Please note that such configuration achieves per interface DNS setting. This is what zerotier-systemd-manager from the above ZeroNSD quick install suppose to do but usually fails due to most hosts are not using systemd-networkd and resolvconf for all other interfaces. Hence the installation of zerotier-systemd-manager can be skipped from the above quick guide with such configuration.

UPDATE 2

It turned out that after one year AWS charges even for a t2.micro so I moved zeronsd to my chromebook as I only use it for ansible. While this is not ideal as my chromebook is sleeping most of the time, I could not compile zeronsd on my good old Raspberry Pi 1b whatever I tried. I was so desparate that I tried tailscale instead and with that Magic DNS works out of the platform without the need to install extra components. This made me thinking hard about migrating to tailscale which BTW available on my Synology NAS Package Center and installed on latest quadra image by default.

UPDATE 3

Just for the record it realised that tailscale free plan limits the number of subnets to one while Zerotier poses no limit on subnets only on 25 nodes in its free plan so I stick to Zerotier.

UPDATE 4

On Coronation Day 6 May 2023, I have successfully built latest zeronsd 0.5.2 from git on Raspberry Pi 4 running Raspberry Pi OS 64 bit using the latest cargo 1.69.0 with these 3 commands:

curl --proto '=https' --tlsv1.2 -sSf https://sh.rustup.rs | sh
sudo apt install librust-openssl-dev
cargo install --git https://github.com/zerotier/zeronsd --branch main

Unfortunately with default config zeronsd service could start successfully at first attempt because could not reach my.zerotier.com. I had to add a longer restart timeout to come up properly.

jordana@pi4g:~ $ sudo nano /lib/systemd/system/zeronsd-xxxxxxxxxxxxxxxxx.service
[Service]
RestartSec=10

UPDATE 5

Finally I could successfully build on Raspberry Pi 1 Model B with 512M RAM by increasing swap memory to 512M based on this article:

https://pimylifeup.com/raspberry-pi-swap-file/

Not sure if this is needed but I also added install option to run only 1 job at a time:

cargo install --git https://github.com/zerotier/zeronsd --branch main --jobs 1

Please note the install takes nearly 10 hours on an otherwise quite system so plan carefully ahead.

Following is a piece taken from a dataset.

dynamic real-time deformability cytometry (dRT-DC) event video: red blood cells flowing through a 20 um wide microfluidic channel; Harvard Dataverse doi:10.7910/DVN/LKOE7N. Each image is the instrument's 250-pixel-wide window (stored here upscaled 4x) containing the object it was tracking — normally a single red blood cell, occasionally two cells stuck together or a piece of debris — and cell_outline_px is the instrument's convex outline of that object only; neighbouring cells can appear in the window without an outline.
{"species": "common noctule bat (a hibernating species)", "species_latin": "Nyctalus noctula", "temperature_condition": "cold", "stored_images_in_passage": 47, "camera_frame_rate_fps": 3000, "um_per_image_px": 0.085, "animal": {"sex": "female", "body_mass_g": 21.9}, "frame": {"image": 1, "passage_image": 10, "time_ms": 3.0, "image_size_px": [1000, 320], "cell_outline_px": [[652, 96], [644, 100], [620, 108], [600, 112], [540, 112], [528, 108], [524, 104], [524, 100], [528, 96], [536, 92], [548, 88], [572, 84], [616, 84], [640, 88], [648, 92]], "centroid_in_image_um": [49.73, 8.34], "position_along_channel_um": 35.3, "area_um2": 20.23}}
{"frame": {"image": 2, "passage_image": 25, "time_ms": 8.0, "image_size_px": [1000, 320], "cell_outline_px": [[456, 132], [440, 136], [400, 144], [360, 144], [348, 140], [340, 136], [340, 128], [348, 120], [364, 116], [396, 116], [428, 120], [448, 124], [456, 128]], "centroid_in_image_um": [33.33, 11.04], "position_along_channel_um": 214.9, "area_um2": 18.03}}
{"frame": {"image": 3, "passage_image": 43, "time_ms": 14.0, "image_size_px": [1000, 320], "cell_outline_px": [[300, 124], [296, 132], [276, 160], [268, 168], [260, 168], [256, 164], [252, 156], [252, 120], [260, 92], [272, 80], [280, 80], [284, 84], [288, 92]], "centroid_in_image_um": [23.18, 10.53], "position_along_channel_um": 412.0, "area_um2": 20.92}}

As it turned out there is no need for changing the swap size in case Raspberry Pi OS lite is used.

UPDATE 6

In order to run pi-hole with zeronsd on the same host you have to limit pi-hole to bind on physical interface only.

UPDATE 7

As this post is originally started off due to me moving to ARM based Chromebook let me keep here a link for Raspberry Pi Imager that can be installed on it.